----- Source material -----
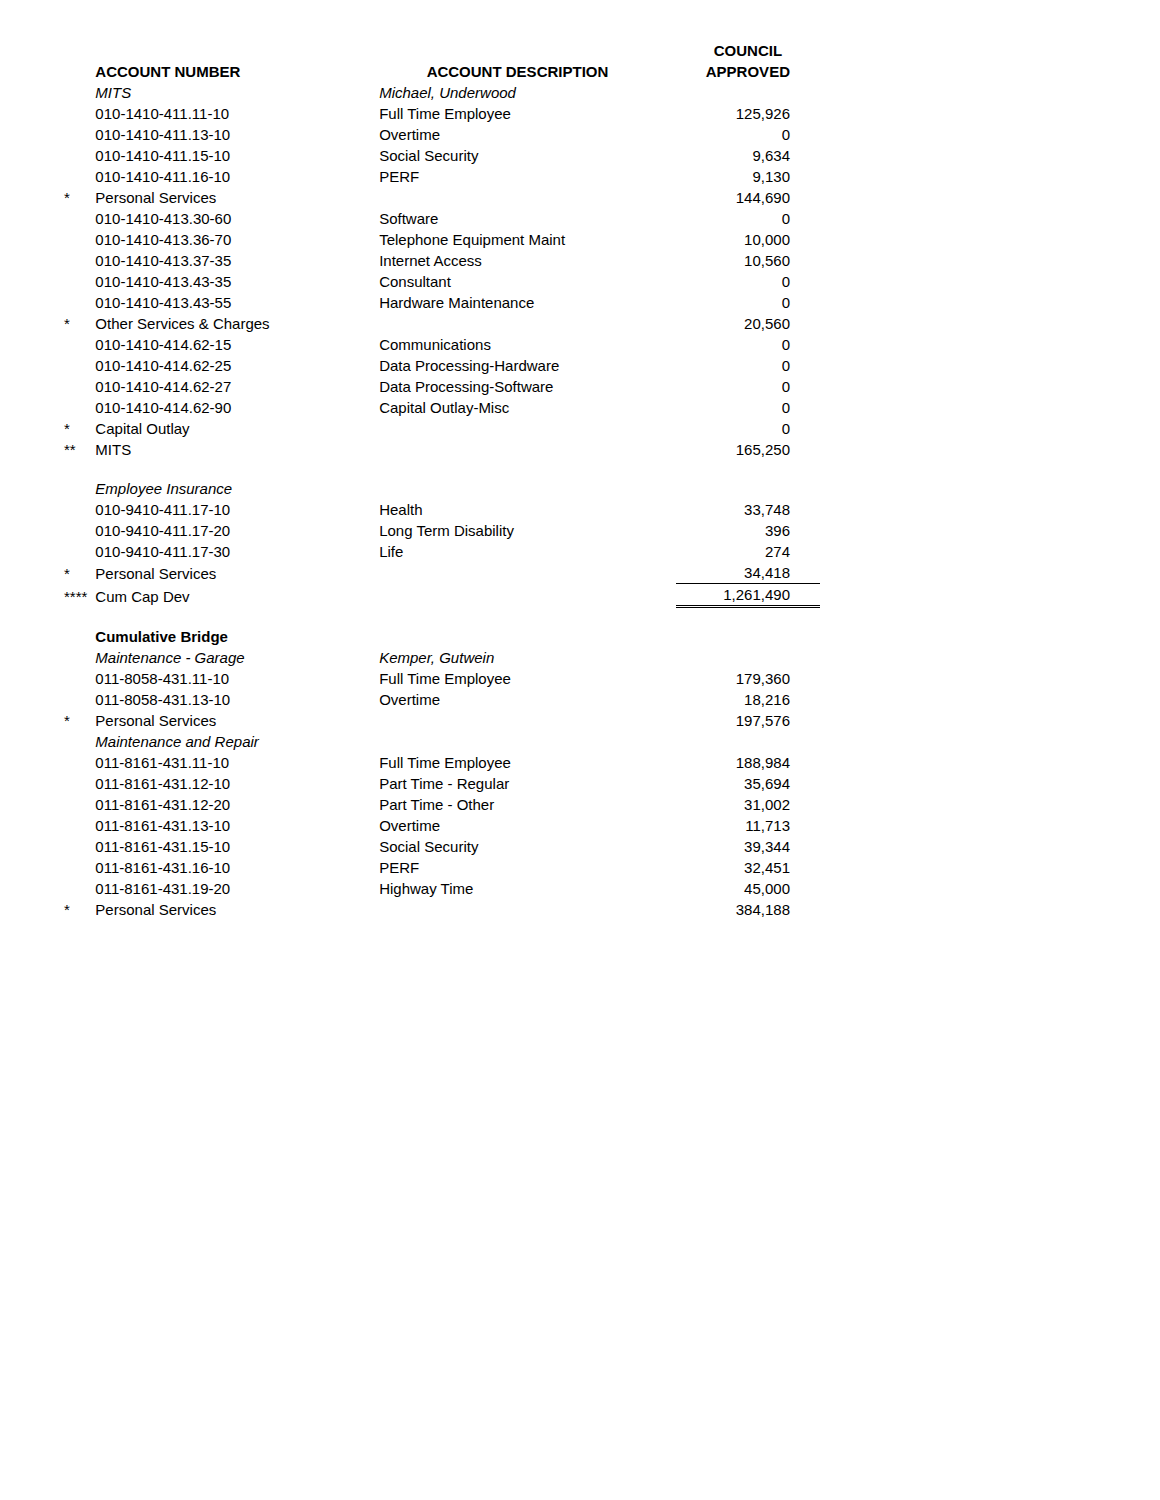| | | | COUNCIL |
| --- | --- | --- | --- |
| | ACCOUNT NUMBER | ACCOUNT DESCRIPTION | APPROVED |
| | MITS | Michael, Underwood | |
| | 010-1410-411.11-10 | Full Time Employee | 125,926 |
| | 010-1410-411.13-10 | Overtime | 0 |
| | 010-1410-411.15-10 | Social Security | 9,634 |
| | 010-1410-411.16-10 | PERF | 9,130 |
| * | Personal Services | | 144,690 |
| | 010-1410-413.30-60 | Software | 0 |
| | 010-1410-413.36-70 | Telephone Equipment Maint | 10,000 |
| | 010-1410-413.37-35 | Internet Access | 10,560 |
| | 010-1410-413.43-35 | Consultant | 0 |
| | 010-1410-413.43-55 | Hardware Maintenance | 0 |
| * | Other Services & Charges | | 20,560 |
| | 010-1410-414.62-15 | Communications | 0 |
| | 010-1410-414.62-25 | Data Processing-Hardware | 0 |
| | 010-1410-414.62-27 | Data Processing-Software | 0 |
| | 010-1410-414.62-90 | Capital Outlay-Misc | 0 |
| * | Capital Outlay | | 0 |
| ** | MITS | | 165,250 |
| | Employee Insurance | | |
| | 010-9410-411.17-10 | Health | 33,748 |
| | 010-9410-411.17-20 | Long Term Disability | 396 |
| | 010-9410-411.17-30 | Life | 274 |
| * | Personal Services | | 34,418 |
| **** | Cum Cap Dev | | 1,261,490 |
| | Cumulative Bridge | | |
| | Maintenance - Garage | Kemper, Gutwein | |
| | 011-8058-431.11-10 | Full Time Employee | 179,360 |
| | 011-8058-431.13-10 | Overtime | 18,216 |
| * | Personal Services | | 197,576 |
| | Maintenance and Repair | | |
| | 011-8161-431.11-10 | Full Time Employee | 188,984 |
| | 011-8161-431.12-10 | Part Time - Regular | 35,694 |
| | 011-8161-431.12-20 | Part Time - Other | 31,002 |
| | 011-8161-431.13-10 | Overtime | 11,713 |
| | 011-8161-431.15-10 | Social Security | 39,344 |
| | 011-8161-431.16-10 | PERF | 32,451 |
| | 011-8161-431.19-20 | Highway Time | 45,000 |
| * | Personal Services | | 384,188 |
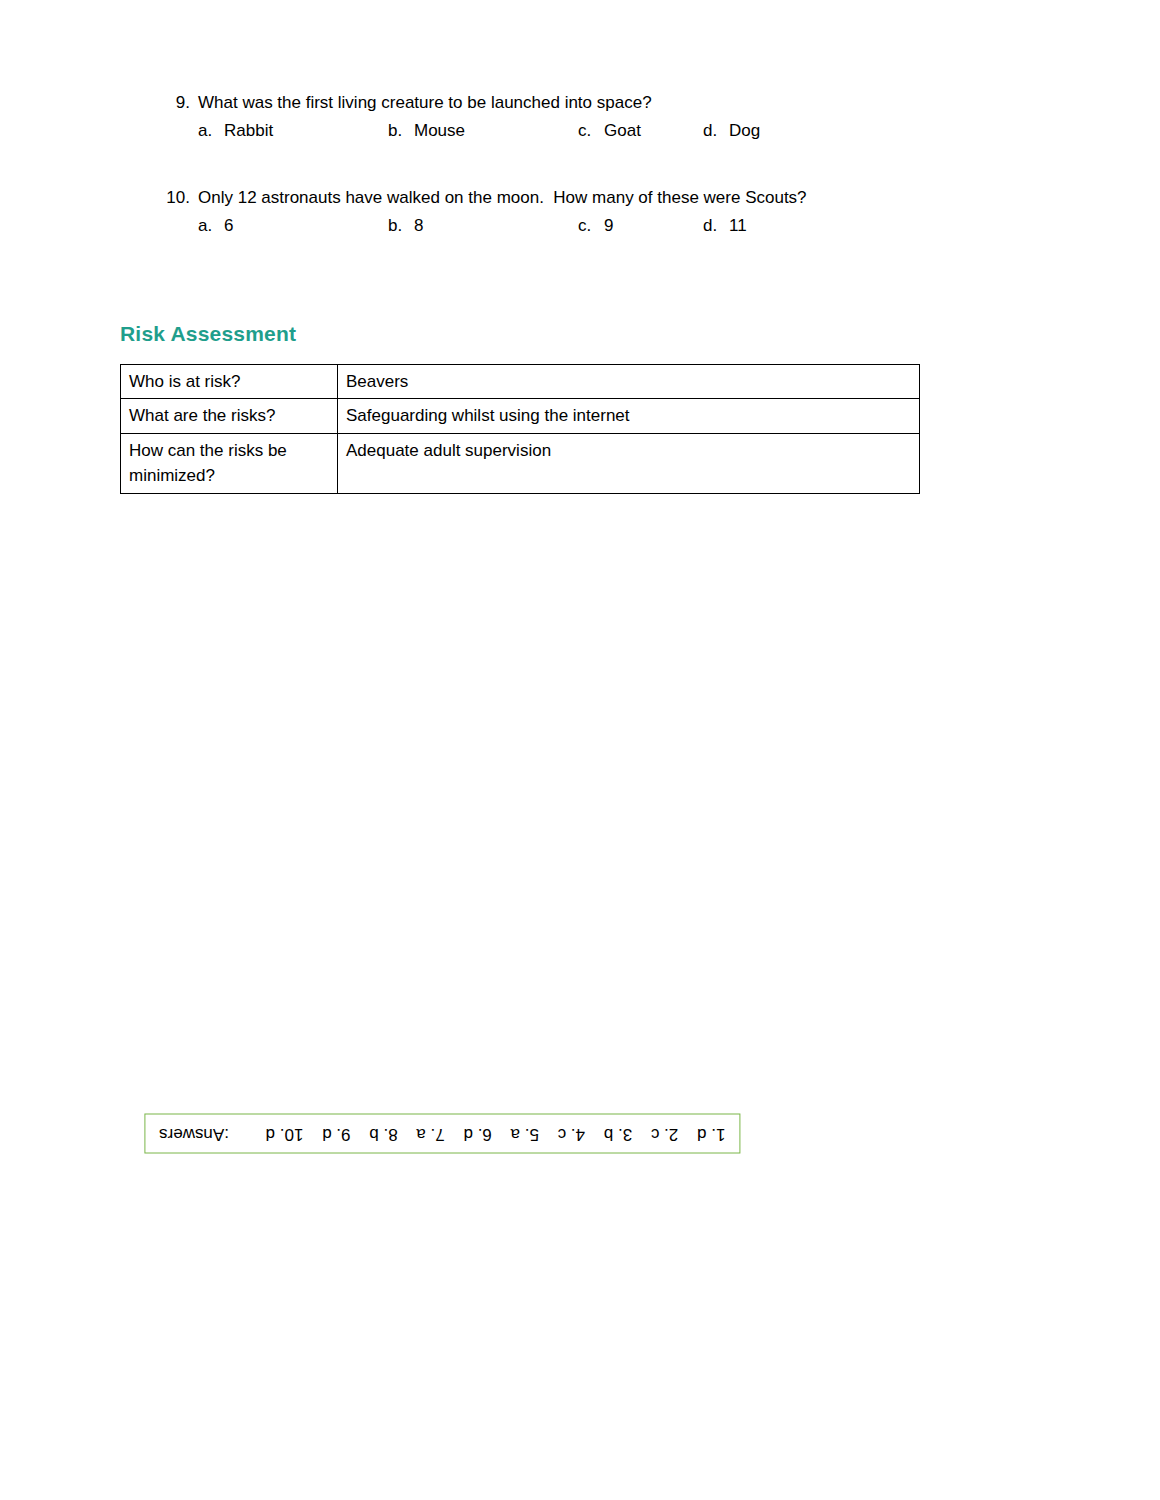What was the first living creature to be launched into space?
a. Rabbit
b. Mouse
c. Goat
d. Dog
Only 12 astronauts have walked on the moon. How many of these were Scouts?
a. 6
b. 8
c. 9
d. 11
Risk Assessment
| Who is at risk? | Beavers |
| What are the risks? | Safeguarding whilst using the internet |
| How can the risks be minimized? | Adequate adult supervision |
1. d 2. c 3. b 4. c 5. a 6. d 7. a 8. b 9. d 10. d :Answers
-----
----- Source material -----
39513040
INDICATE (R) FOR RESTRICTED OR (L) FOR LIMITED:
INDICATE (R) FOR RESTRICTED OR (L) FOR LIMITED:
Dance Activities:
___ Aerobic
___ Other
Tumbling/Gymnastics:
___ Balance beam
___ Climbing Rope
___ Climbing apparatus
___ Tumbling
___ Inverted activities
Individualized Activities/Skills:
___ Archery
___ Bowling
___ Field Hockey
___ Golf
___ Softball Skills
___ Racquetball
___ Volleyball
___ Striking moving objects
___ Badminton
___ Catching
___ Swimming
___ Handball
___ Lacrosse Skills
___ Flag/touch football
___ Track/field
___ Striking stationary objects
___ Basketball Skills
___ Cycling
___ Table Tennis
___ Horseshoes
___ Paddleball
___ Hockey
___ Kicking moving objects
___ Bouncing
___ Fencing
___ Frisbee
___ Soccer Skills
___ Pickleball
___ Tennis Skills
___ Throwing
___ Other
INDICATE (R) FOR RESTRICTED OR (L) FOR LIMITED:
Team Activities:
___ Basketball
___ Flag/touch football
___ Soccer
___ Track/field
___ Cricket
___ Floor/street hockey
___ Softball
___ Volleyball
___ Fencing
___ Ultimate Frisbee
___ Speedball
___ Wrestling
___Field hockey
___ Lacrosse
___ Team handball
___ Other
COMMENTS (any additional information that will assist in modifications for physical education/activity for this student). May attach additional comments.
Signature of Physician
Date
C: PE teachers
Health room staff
-----
Given the data above, transcribe exactly the lines from the one containing "Services | | 144,690 |" down to the one containing "Gutwein | |", and no others.

| * | Personal Services | | 144,690 |
| | 010-1410-413.30-60 | Software | 0 |
| | 010-1410-413.36-70 | Telephone Equipment Maint | 10,000 |
| | 010-1410-413.37-35 | Internet Access | 10,560 |
| | 010-1410-413.43-35 | Consultant | 0 |
| | 010-1410-413.43-55 | Hardware Maintenance | 0 |
| * | Other Services & Charges | | 20,560 |
| | 010-1410-414.62-15 | Communications | 0 |
| | 010-1410-414.62-25 | Data Processing-Hardware | 0 |
| | 010-1410-414.62-27 | Data Processing-Software | 0 |
| | 010-1410-414.62-90 | Capital Outlay-Misc | 0 |
| * | Capital Outlay | | 0 |
| ** | MITS | | 165,250 |
| | Employee Insurance | | |
| | 010-9410-411.17-10 | Health | 33,748 |
| | 010-9410-411.17-20 | Long Term Disability | 396 |
| | 010-9410-411.17-30 | Life | 274 |
| * | Personal Services | | 34,418 |
| **** | Cum Cap Dev | | 1,261,490 |
| | Cumulative Bridge | | |
| | Maintenance - Garage | Kemper, Gutwein | |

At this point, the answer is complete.